DeepSeek-v3

Suggest an Edit

Reading time: 7 min

The DeepSeek-V3 model was introduced by DeepSeek in December of 2024. It is an LLM that leverages MoE in its design.

DeepSeek-V3 Model Lineage
Figure: Illustrating DeepSeek-V3 training evolution.

The training pipeline for DeepSeek-V3 consists of the two typical stages: pre-training and post-training. As depicted in the Figure above, the pre-training stage involves pre-training on 14.8T tokens followed by long-context extension using the YaRN methodology. Post-training of DeepSeek-V3 utilizes SFT as well as Reinforcement Learning methods.

Historical Significance

At the time of its release, open-source models had already been lessening the gap in performance with closed-source counterparts. DeepSeek-V3 was yet another open-source model that achieved high levels of performance, beating other open-source alternatives as well as some closed-source models in various benchmarks. What made DeepSeek-V3's achievement even more intriguing was that it was reportedly trained using less compute than its closest counterparts.

Architectural Highlights

DeepSeek-V3 is a transformer-based model that swaps out nearly all dense feedforward for MoE. The model has a total of 671B parameters but through its specialized variant of MoE (referred to as DeepSeekMoE), only 37B parameters are activated in both training and inference. Through a series of long-context extension fine-tuning steps, the maximum context length for this model was extended to 128K tokens.

DeepSeekMoE: Used to carry out training more efficiently, this MoE design consists of two sets of experts, namely: shared and routed. The former set of routers is used for every token in the input sequence whereas the usage of routed ones are determined according to the affinity to the input token.

Auxiliary-loss Load Free Balancing: When using an MoE architecture, one must consider load balancing across the networks to prevent routing collapse. This has been typically addressed via the introduction of an auxiliary loss. However, if this loss has too great of an influence, it can lead to a model degradation. DeepSeek-V3 instead considers a technique that requires no auxiliary loss but instead relies on a new bias term that dynamically changes its value according to the experts current workload.
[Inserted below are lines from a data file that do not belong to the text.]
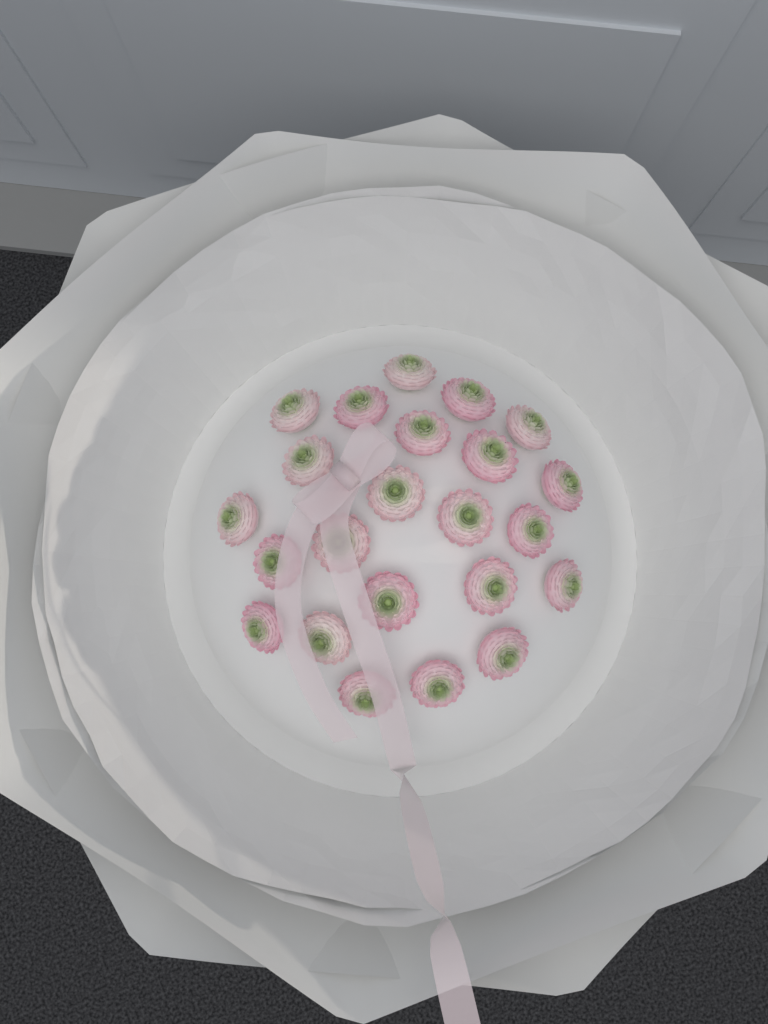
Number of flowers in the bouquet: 23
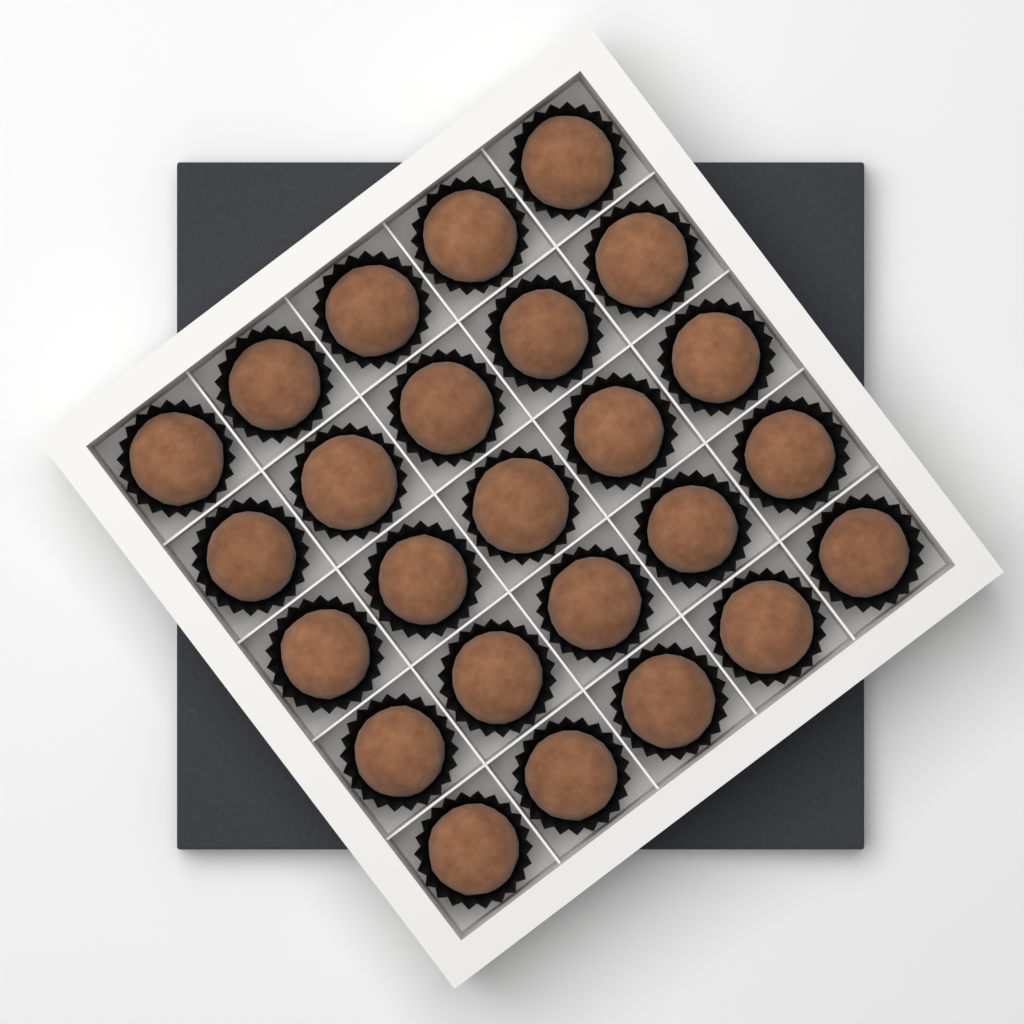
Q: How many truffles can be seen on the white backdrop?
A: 25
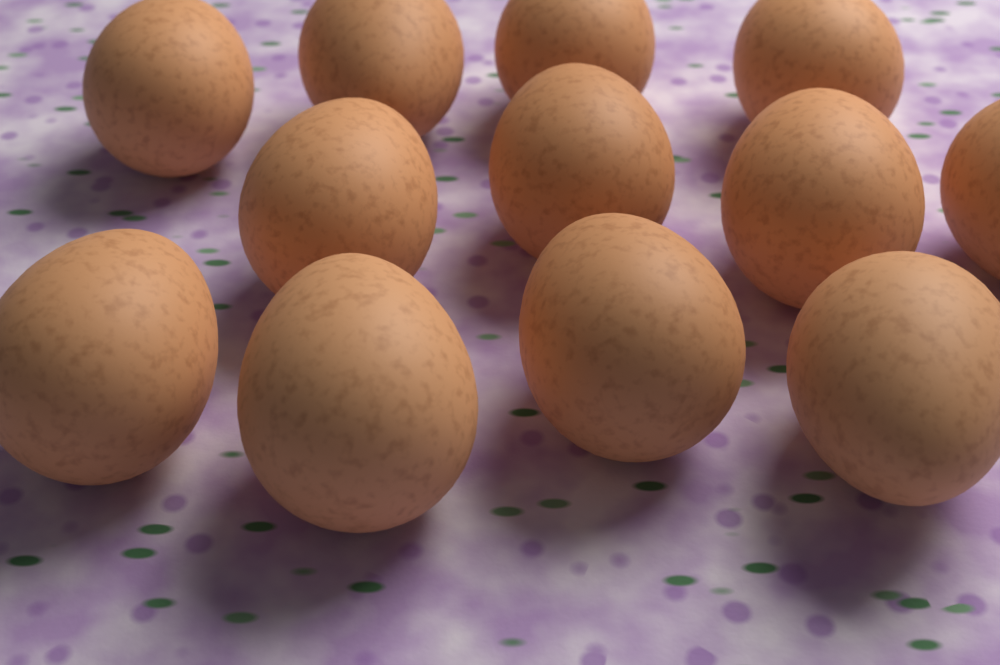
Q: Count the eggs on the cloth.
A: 12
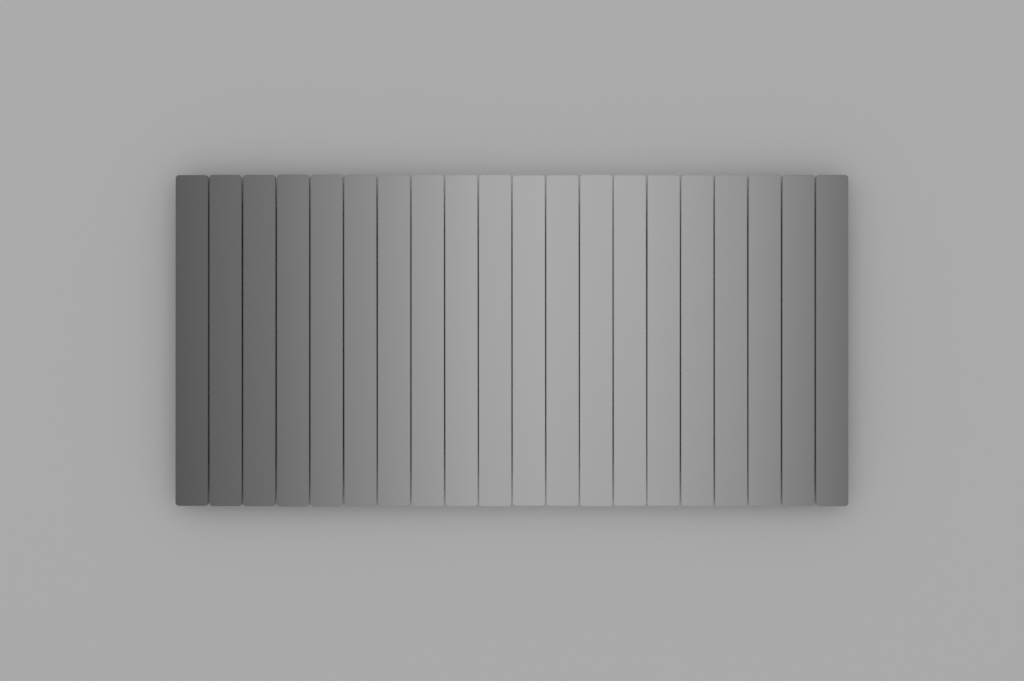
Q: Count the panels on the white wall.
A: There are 20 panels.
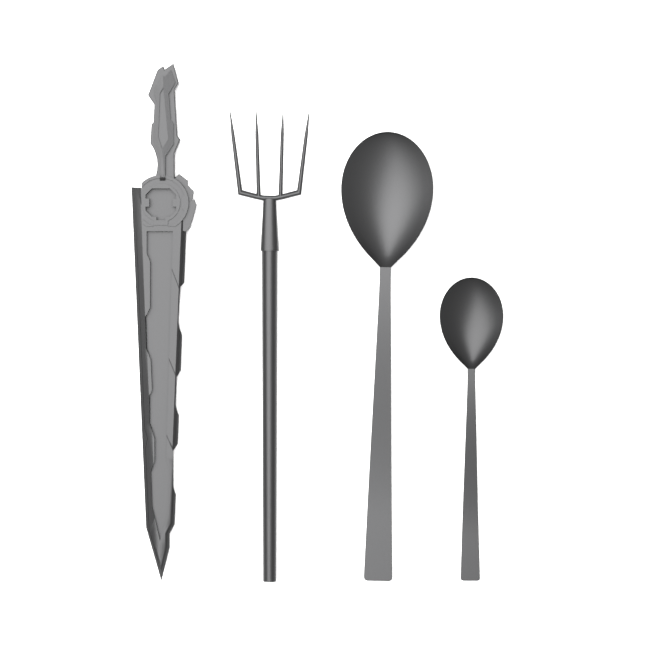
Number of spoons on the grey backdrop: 2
Multi-Head Latent Attention (MLA): Used for making inference more efficient by jointly compressing attention keys and values to a lower dimension. The compression involves a linear projection matrix compressing keys and values down as well as another linear project matrix for compressing keys and values back up. Only the compressed joint representation of keys and values need to be cached during inference. For more details see MLA.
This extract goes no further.